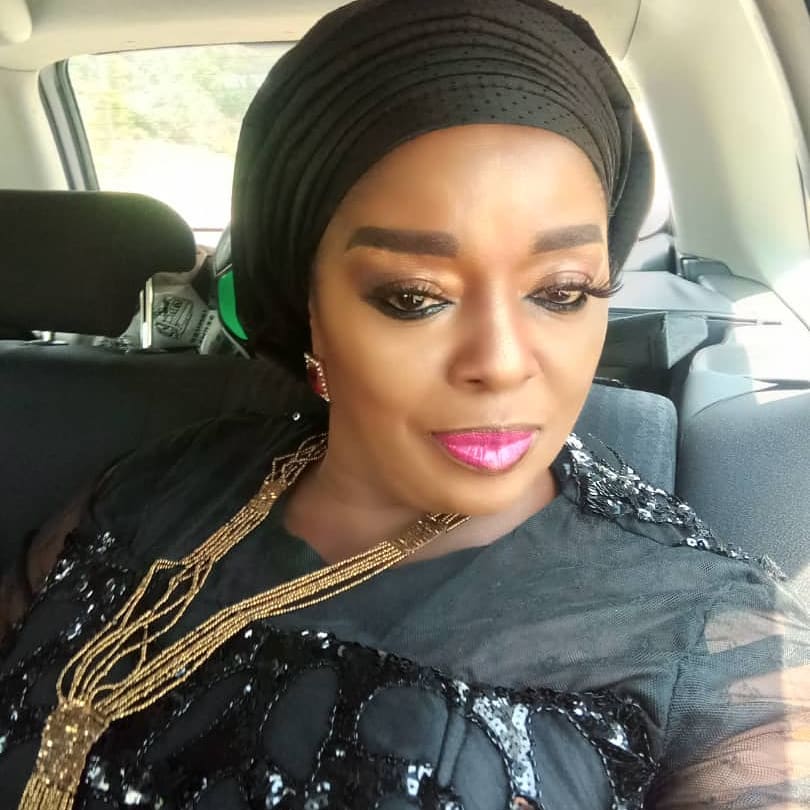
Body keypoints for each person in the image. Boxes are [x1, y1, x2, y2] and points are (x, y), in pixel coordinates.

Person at [1, 1, 809, 808]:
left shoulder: (708, 636)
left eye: (563, 291)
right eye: (415, 297)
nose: (501, 363)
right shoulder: (155, 488)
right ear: (309, 304)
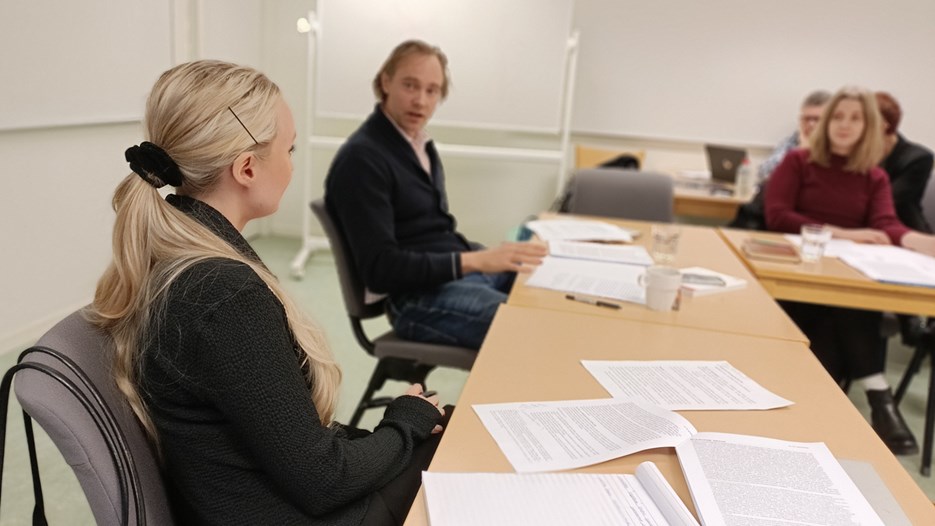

- [ACTIVITY] Once the pictures are set aside, retype the rest of the listing exactly.

- [YOUR RESPONSE]
Body keypoints for each person in the image. Boxes are [x1, y1, x2, y2] and points are (x, y), in pixel coordinates.

Person at [1, 1, 809, 808]:
left shoulder: (708, 636)
left eye: (563, 291)
right eye: (415, 297)
nose: (501, 363)
right shoulder: (155, 488)
right ear: (309, 304)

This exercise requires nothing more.